Après une décennie mouvementée, la marque emblématique veut se réintroduire auprès de la nouvelle génération d’amateurs de plaisir
Chaque génération découvre la marque Playboy un peu différemment. Les baby-boomers achetaient les magazines lors de transactions clandestines avec des camarades de quatrième et les cachaient sur l’étagère supérieure du placard. Les Millennials connaissaient un groupe de filles populaires qui portaient religieusement le sweat-shirt en forme de lapin. Aujourd’hui, Playboy est prêt à rencontrer la génération Z sur Internet.

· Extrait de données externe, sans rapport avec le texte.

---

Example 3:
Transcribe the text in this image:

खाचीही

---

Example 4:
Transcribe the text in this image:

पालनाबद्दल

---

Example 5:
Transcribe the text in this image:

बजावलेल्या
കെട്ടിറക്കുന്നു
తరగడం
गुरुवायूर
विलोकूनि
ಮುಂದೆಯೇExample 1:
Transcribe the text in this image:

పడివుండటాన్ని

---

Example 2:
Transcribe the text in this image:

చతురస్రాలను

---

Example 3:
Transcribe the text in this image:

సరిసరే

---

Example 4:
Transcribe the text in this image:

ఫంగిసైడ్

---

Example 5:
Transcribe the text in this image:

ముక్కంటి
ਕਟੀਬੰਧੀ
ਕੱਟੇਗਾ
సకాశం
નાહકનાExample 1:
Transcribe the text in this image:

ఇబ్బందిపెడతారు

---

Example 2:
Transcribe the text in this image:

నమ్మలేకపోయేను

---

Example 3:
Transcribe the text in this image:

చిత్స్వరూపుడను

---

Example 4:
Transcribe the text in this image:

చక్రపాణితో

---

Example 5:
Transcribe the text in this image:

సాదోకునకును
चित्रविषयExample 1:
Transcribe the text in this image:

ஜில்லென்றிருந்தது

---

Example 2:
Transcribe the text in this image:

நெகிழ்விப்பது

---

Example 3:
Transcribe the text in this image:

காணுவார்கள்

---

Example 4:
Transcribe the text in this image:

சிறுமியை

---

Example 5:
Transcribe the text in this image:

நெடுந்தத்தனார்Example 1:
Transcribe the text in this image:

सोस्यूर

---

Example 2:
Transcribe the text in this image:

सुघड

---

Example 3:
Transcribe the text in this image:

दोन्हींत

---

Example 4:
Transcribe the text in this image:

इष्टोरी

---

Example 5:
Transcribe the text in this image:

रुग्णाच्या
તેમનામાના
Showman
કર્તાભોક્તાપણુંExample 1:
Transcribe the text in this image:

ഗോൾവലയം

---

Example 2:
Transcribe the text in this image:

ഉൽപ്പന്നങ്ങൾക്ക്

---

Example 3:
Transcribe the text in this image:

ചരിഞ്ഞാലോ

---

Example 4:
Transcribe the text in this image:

En décembre, Playboy a lancé une version bêta de Centerfold, une plateforme et un service de contenu permettant aux créateurs de partager des photos, de poster des vidéos, de produire des livestreams, d’envoyer des messages aux fans et de créer des communautés dans une relation symbiotique avec la marque Playboy. La plateforme a déjà attiré un certain nombre de grands noms de la musique, du divertissement pour adultes et des anciennes Playmates :
Cardi B (qui est aussi la directrice de la création), la drag queen Gigi Goode, le mannequin et comédien Amanda Cerny et la star du porno Ana Foxxx sont tous des créateurs fondateurs.
Voyez-le comme un Patreon excité, un concurrent direct d’OnlyFans, ou « l’Instagram non censuré », comme le PDG de Playboy Enterprises, Ben Kohn, aime à l’appeler. Mais Centerfold se veut plus qu’une plateforme autonome : Ben Kohn espère qu’elle sera le point d’entrée de l’écosystème numérique florissant de Playboy.

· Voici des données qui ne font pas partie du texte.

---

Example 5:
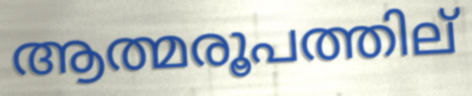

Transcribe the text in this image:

ആത്മരൂപത്തില്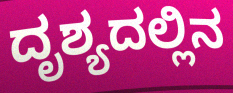
ದೃಶ್ಯದಲ್ಲಿನ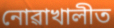
নোৱাখালীত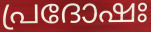
പ്രദോഷഃ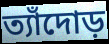
ত্যাঁদোড়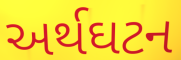
અર્થઘટન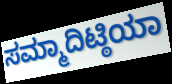
ಸಮ್ಮಾದಿಟ್ಠಿಯಾ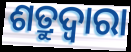
ଶତ୍ରୁଦ୍ଵାରା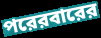
পরেরবারেরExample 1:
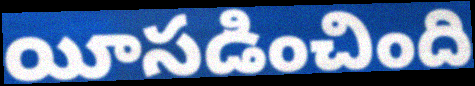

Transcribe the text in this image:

యీసడించింది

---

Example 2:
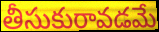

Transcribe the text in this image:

తీసుకురావడమే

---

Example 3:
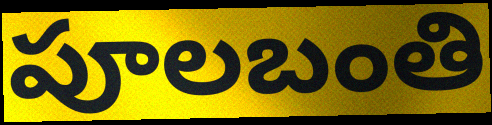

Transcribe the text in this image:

పూలబంతి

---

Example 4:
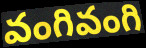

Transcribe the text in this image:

వంగివంగి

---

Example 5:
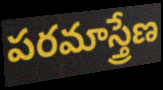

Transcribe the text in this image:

పరమాస్త్రేణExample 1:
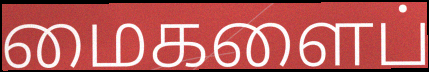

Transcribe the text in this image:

மைகளைப்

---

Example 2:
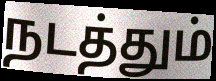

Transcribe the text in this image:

நடத்தும்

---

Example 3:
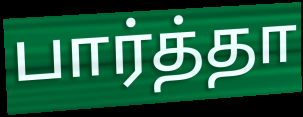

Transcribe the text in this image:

பார்த்தா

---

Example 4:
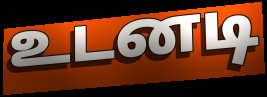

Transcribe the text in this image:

உடனடி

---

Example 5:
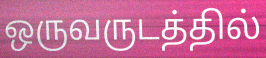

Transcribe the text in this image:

ஒருவருடத்தில்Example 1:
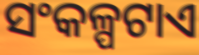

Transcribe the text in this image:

ସଂକଳ୍ପଟାଏ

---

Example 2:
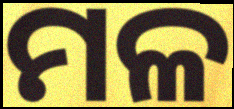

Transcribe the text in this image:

ମଳ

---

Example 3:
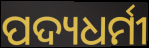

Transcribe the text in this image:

ପଦ୍ୟଧର୍ମୀ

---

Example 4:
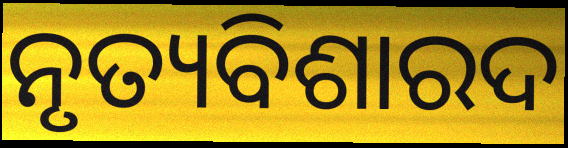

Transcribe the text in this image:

ନୃତ୍ୟବିଶାରଦ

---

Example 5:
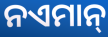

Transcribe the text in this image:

ନଏମାନ୍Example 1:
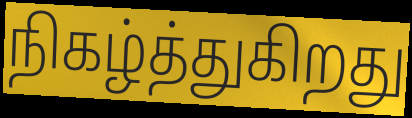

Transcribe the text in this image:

நிகழ்த்துகிறது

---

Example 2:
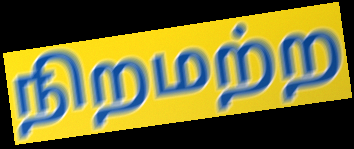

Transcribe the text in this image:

நிறமற்ற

Le long voyage de Playboy, des kiosques à journaux au métavers
Le magazine imprimé Playboy avait un héritage littéraire impressionnant de 67 ans. Il publiait des romans d’auteurs respectés tels que Ray Bradbury et Margaret Atwood, interviewait tout le monde, de Martin Luther King Jr. à Steve Jobs, et insérait le tout entre des nus artistiques.

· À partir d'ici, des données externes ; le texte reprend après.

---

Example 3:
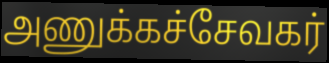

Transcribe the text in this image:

அணுக்கச்சேவகர்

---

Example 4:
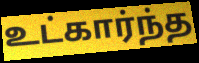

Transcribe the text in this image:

உட்கார்ந்த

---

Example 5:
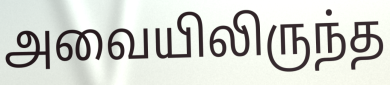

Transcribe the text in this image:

அவையிலிருந்த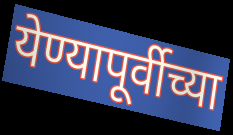
येण्यापूर्वीच्याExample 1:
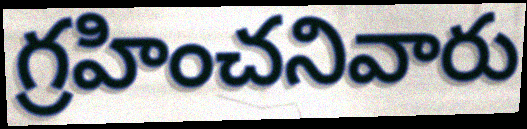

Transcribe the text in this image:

గ్రహించనివారు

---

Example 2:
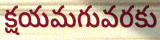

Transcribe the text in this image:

క్షయమగువరకు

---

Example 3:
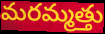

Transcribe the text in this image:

మరమ్మత్తు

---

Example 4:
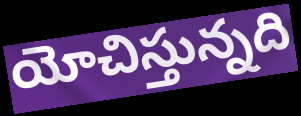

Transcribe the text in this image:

యోచిస్తున్నది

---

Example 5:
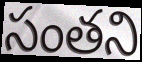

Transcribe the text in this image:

సంతని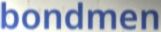
bondmenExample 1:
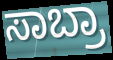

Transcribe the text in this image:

ಸಾಬ್ರಾ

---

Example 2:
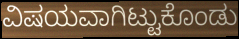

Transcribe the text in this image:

ವಿಷಯವಾಗಿಟ್ಟುಕೊಂಡು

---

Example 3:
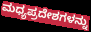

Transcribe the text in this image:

ಮಧ್ಯಪ್ರದೇಶಗಳನ್ನು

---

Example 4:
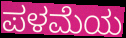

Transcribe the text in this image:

ಪಳಮೆಯ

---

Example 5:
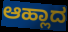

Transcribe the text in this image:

ಆಹ್ಲಾದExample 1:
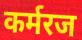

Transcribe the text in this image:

कर्मरज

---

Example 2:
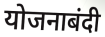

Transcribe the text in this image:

योजनाबंदी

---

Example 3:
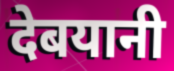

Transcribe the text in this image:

देबयानी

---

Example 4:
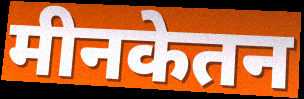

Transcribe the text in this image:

मीनकेतन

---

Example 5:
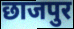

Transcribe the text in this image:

छाजपुर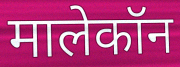
मालेकॉन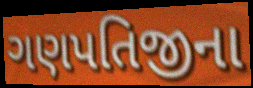
ગણપતિજીના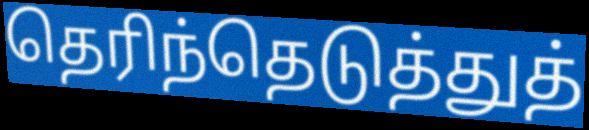
தெரிந்தெடுத்துத்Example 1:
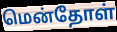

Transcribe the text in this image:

மென்தோள்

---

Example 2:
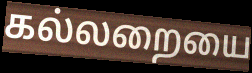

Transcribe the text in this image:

கல்லறையை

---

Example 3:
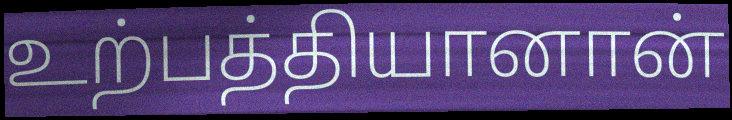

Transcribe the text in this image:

உற்பத்தியானான்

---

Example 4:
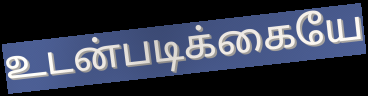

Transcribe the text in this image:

உடன்படிக்கையே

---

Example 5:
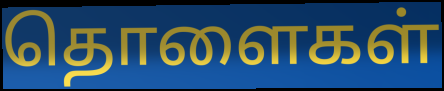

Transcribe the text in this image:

தொளைகள்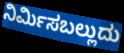
ನಿರ್ಮಿಸಬಲ್ಲುದು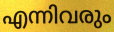
എന്നിവരുംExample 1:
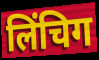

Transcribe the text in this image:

लिंचिग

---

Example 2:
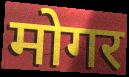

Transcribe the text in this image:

मोगर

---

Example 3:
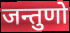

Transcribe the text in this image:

जन्तुणो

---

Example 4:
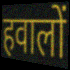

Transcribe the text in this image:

हवालों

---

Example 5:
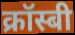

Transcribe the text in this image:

क्रॉस्बी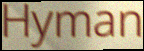
Hyman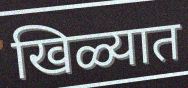
खिळ्यात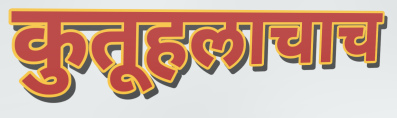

Pendant la majeure partie de cette période, la société a été dirigée par les Hefner : Hugh pendant les 35 premières années, puis sa fille, Christie, de 1988 à 2009. Lorsqu’elle s’est retirée, Scott Flanders, un vétéran des médias, est devenu la première personne extérieure à la famille à diriger l’entreprise, en 2009. L’entreprise est devenue privée en 2011. En 2016, Flanders a introduit la politique éphémère « plus de photos de nus dans les magazines ». Ensuite, Kohn, qui avait été l’associé directeur de la société de capital-investissement qui a privatisé Playboy, a pris la direction par intérim de PLBY Group, la société mère nouvellement fondée de Playboy. Il est devenu PDG en 2018.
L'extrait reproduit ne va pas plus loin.